I move down her, slow, learning the map of her the way she will later learn the map of me — the scar low on her side she will not explain tonight, the cold flat of her stomach jumping under my mouth, the way her spine bows off the bed when I settle between her thighs and put my mouth where she is no longer cold at all, where she is the only warm place on her whole cold body, and the sound she makes then is not a word in any of her languages.
I take my time there, learning what makes her hands fist in my hair, what makes her hips chase my mouth, building it slow and deliberate the way I do everything until the careful sister is gone entirely, until there is only a woman with a steel spine coming apart against my mouth, shaking, my name and then Swedish and then nothing, the first time falling through her like a wave I feel break against my lips.
I hold her through it. I bring her down slow.
And only when she is loose and gasping and reaching for me do I rise back over her, the heat of my body settling along the whole cold length of hers, and she pulls me down by the back of the neck and says, against my ear, in the broken Russian she learned in Odessa, the word for now.
And when I finally come into her, slow, the two of us going still at the joining like the world has paused to let it happen — the cold tight clutch of her around the heat of me, the way her breath stops and then breaks loose, the way my own control finally, completely, ends — she makes a sound I will keep for the rest of my life, and her cold hands find my face in the dark, and the wolf — disciplined, controlled, obedient to no one but her now — goes utterly silent and certain, the way it has been trying to tell me it would since a motel doorway.
I move in her slow and then less slow, and she meets me, her cold heels at the backs of my thighs urging the pace, her body learning mine the way it learns everything — methodical even here, I discover, finding the angle that makes her breath catch and returning to it, building it, the same patience that kept her in a shipping container for seventy-two hours turned now to the slow ruthless construction of my undoing.
The bed, the dark, the heat of us and the cold of her meeting everywhere we touch.
I feel her tighten again, climbing, and I get a hand between us and hold her there at the edge until she is saying my name like it is the only word she has left, and when she goes over the second time she takes me with her — and I have never in my life been undone, not once, not on the mat or the ridge or in a fight, and I let her do it, and it is the first thing I have ever chosen for myself with my whole heart and no oath behind it.
After, she lies against my chest in the dark, her cold ear over my hammering heart, and her breathing slows, and I think she has gone under until she says, quietly, "I'm supposed to expose your club."
"I know," I say.
"I don't want to."
My hand moves slow through her hair.
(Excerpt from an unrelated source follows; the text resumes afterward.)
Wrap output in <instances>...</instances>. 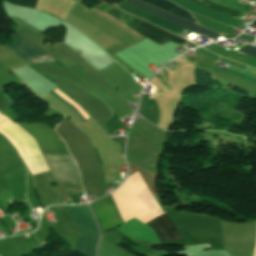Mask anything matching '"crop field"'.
Listing matches in <instances>:
<instances>
[{"label": "crop field", "mask_w": 256, "mask_h": 256, "mask_svg": "<svg viewBox=\"0 0 256 256\" xmlns=\"http://www.w3.org/2000/svg\"><path fill=\"white\" fill-rule=\"evenodd\" d=\"M226 72L231 73V74L238 75V76L241 77V79H243V80H245V81H248V82H250V83L256 85V79H253V78H251V77L245 76V75H243V74L237 73V72L232 71V70H229V69H227Z\"/></svg>", "instance_id": "15"}, {"label": "crop field", "mask_w": 256, "mask_h": 256, "mask_svg": "<svg viewBox=\"0 0 256 256\" xmlns=\"http://www.w3.org/2000/svg\"><path fill=\"white\" fill-rule=\"evenodd\" d=\"M190 1H192L196 4H199L201 6H204L206 8L212 9L214 11H217L219 13L237 18V19H239V17L243 13L241 11H237V10H234V9H231V8H227V7H224L220 4L212 3V2L207 1V0H190Z\"/></svg>", "instance_id": "11"}, {"label": "crop field", "mask_w": 256, "mask_h": 256, "mask_svg": "<svg viewBox=\"0 0 256 256\" xmlns=\"http://www.w3.org/2000/svg\"><path fill=\"white\" fill-rule=\"evenodd\" d=\"M125 2H128V3L138 7L140 9H143V10H146L148 12L154 13V14H156V15H158V16H160V17H162V18H164V19H166L168 21H171V22H173V23L183 27V28H186V29H189V30H192V31H196V32H199V33H202V34H205V35H207V36H209V37H211V38H213L215 40L218 37V34H216L214 32H211V31H209V30H207V29H205L203 27H199V26H197L195 24L187 22V21H185L183 19H180V18H178L176 16H173L171 14H168V13H166L164 11L156 9V8H154L152 6H149V5L145 4V3H142L140 1H137V0H125Z\"/></svg>", "instance_id": "7"}, {"label": "crop field", "mask_w": 256, "mask_h": 256, "mask_svg": "<svg viewBox=\"0 0 256 256\" xmlns=\"http://www.w3.org/2000/svg\"><path fill=\"white\" fill-rule=\"evenodd\" d=\"M145 224L155 232L160 242L187 240L164 214Z\"/></svg>", "instance_id": "6"}, {"label": "crop field", "mask_w": 256, "mask_h": 256, "mask_svg": "<svg viewBox=\"0 0 256 256\" xmlns=\"http://www.w3.org/2000/svg\"><path fill=\"white\" fill-rule=\"evenodd\" d=\"M252 25H255V26H256V20L252 23Z\"/></svg>", "instance_id": "19"}, {"label": "crop field", "mask_w": 256, "mask_h": 256, "mask_svg": "<svg viewBox=\"0 0 256 256\" xmlns=\"http://www.w3.org/2000/svg\"><path fill=\"white\" fill-rule=\"evenodd\" d=\"M0 132L18 149L32 175L50 169L54 180L78 184L80 175L70 154H42L48 169L34 139L16 123L9 119L4 121L0 124Z\"/></svg>", "instance_id": "1"}, {"label": "crop field", "mask_w": 256, "mask_h": 256, "mask_svg": "<svg viewBox=\"0 0 256 256\" xmlns=\"http://www.w3.org/2000/svg\"><path fill=\"white\" fill-rule=\"evenodd\" d=\"M7 1L10 3L24 5V6L33 7V8L36 7L38 2V0H7Z\"/></svg>", "instance_id": "14"}, {"label": "crop field", "mask_w": 256, "mask_h": 256, "mask_svg": "<svg viewBox=\"0 0 256 256\" xmlns=\"http://www.w3.org/2000/svg\"><path fill=\"white\" fill-rule=\"evenodd\" d=\"M12 38L15 41V44H6V46L19 54L28 63L54 60L46 52L33 45L18 34L15 33Z\"/></svg>", "instance_id": "4"}, {"label": "crop field", "mask_w": 256, "mask_h": 256, "mask_svg": "<svg viewBox=\"0 0 256 256\" xmlns=\"http://www.w3.org/2000/svg\"><path fill=\"white\" fill-rule=\"evenodd\" d=\"M238 52H242V53L256 57V48L250 47L248 45L240 49Z\"/></svg>", "instance_id": "16"}, {"label": "crop field", "mask_w": 256, "mask_h": 256, "mask_svg": "<svg viewBox=\"0 0 256 256\" xmlns=\"http://www.w3.org/2000/svg\"><path fill=\"white\" fill-rule=\"evenodd\" d=\"M57 88H58V87H57ZM57 88H55V89H57ZM55 89H54V90H55ZM58 89H60V88H58ZM58 89L55 91L58 95H60L64 100H66L68 103H70V104L81 114V116H82L84 119L88 118L87 116H89V114L84 110V108H83L81 105H79L77 102H75L73 99H71V100H73L75 103H77V104L82 108V110L85 112V114H86L87 116L84 114V112L81 110V108H80L77 104H75L73 101H71V100L69 99V97L66 96L67 94H66L63 90L60 89V90H61L62 92H64L66 95L63 94V93H62L61 91H59ZM54 90H53V91H54ZM53 91H51V92H53ZM55 92H53V93H54L55 95H57ZM58 95H57V96H58ZM58 97H59V96H58ZM61 97H59V98H61ZM62 98H61V99H62ZM63 99H62V100H63ZM64 100H63V101H64ZM66 101H64V102L67 103ZM68 103H67V104H68ZM70 104H68V105H69L71 108H73ZM74 108H73V109H74ZM75 109H74V110H75ZM76 110H75V111H76ZM77 111H76V113L79 115V113H78ZM79 116H80V115H79ZM81 116H80V117H81ZM82 117H81V119H82L84 122L87 121V120H89V119H91L90 116H89L90 118H88V119H86V120H84Z\"/></svg>", "instance_id": "12"}, {"label": "crop field", "mask_w": 256, "mask_h": 256, "mask_svg": "<svg viewBox=\"0 0 256 256\" xmlns=\"http://www.w3.org/2000/svg\"><path fill=\"white\" fill-rule=\"evenodd\" d=\"M94 8L117 18L130 29L138 32L139 34L145 36L146 38L152 40L160 46L169 41L176 43L178 45L189 43L185 39L178 38L137 18L129 16L115 8L106 5L103 2L99 3Z\"/></svg>", "instance_id": "2"}, {"label": "crop field", "mask_w": 256, "mask_h": 256, "mask_svg": "<svg viewBox=\"0 0 256 256\" xmlns=\"http://www.w3.org/2000/svg\"><path fill=\"white\" fill-rule=\"evenodd\" d=\"M116 7L120 8L121 10H123V11H125V12H127V13H130V14H133V15H136V16H139V17H141V18H143V19H145V20H147V21H149V22H151V23H153V24H155V25H157V26H159V27L165 29V30H168V31H170V32H172V33H174V34H176V35L179 34V32H177V31H175V30H173V29H171V28H169V27H167V26H165V25H163V24H160V23H158V22H156V21H154V20H152V19H150V18H148V17H146V16H144V15H142V14H139V13H136V12H134V11L128 10V9H126V8L120 6V5H118V6H116Z\"/></svg>", "instance_id": "13"}, {"label": "crop field", "mask_w": 256, "mask_h": 256, "mask_svg": "<svg viewBox=\"0 0 256 256\" xmlns=\"http://www.w3.org/2000/svg\"><path fill=\"white\" fill-rule=\"evenodd\" d=\"M36 141L42 153H68L64 142H55L46 131L30 124H20Z\"/></svg>", "instance_id": "5"}, {"label": "crop field", "mask_w": 256, "mask_h": 256, "mask_svg": "<svg viewBox=\"0 0 256 256\" xmlns=\"http://www.w3.org/2000/svg\"><path fill=\"white\" fill-rule=\"evenodd\" d=\"M91 207L102 232L124 224L111 195L91 203Z\"/></svg>", "instance_id": "3"}, {"label": "crop field", "mask_w": 256, "mask_h": 256, "mask_svg": "<svg viewBox=\"0 0 256 256\" xmlns=\"http://www.w3.org/2000/svg\"><path fill=\"white\" fill-rule=\"evenodd\" d=\"M99 236H84L80 237L74 250L86 255L95 256V245Z\"/></svg>", "instance_id": "10"}, {"label": "crop field", "mask_w": 256, "mask_h": 256, "mask_svg": "<svg viewBox=\"0 0 256 256\" xmlns=\"http://www.w3.org/2000/svg\"><path fill=\"white\" fill-rule=\"evenodd\" d=\"M57 256H83V255H81V254H79V253H77V252H75V251H70L69 253H67V254H64V255H57Z\"/></svg>", "instance_id": "18"}, {"label": "crop field", "mask_w": 256, "mask_h": 256, "mask_svg": "<svg viewBox=\"0 0 256 256\" xmlns=\"http://www.w3.org/2000/svg\"><path fill=\"white\" fill-rule=\"evenodd\" d=\"M0 166H1V164H0Z\"/></svg>", "instance_id": "20"}, {"label": "crop field", "mask_w": 256, "mask_h": 256, "mask_svg": "<svg viewBox=\"0 0 256 256\" xmlns=\"http://www.w3.org/2000/svg\"><path fill=\"white\" fill-rule=\"evenodd\" d=\"M142 1L147 2L151 5L156 6L162 10H165L171 14H174L178 17H181L183 19H186L190 22L197 24L195 19L193 18V16L188 11H186V10H184L166 0H142Z\"/></svg>", "instance_id": "9"}, {"label": "crop field", "mask_w": 256, "mask_h": 256, "mask_svg": "<svg viewBox=\"0 0 256 256\" xmlns=\"http://www.w3.org/2000/svg\"><path fill=\"white\" fill-rule=\"evenodd\" d=\"M0 91L2 90L0 89ZM8 107H10V104L7 102V100L4 98V96L0 92V111Z\"/></svg>", "instance_id": "17"}, {"label": "crop field", "mask_w": 256, "mask_h": 256, "mask_svg": "<svg viewBox=\"0 0 256 256\" xmlns=\"http://www.w3.org/2000/svg\"><path fill=\"white\" fill-rule=\"evenodd\" d=\"M79 234H98L87 205L65 206Z\"/></svg>", "instance_id": "8"}]
</instances>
The wolf is silent and certain. The oath is somewhere below us in the dark, fulfilled or unfulfilled, I am no longer sure it matters the way I was taught it mattered.
"I know that too," I tell her.
And we lie there, the weapons master and the woman who came to take everything from him, in the plainest cabin on the mountain, and neither of us pretends there is a clean way out of what we have just become to each other.
There is no clean way. There is only the third thing the wolf has been promising me since the beginning, the door in the room I have stood in for seventeen years and finally have a reason to look for.
I close my eyes. For the first time in my life, I sleep without keeping watch.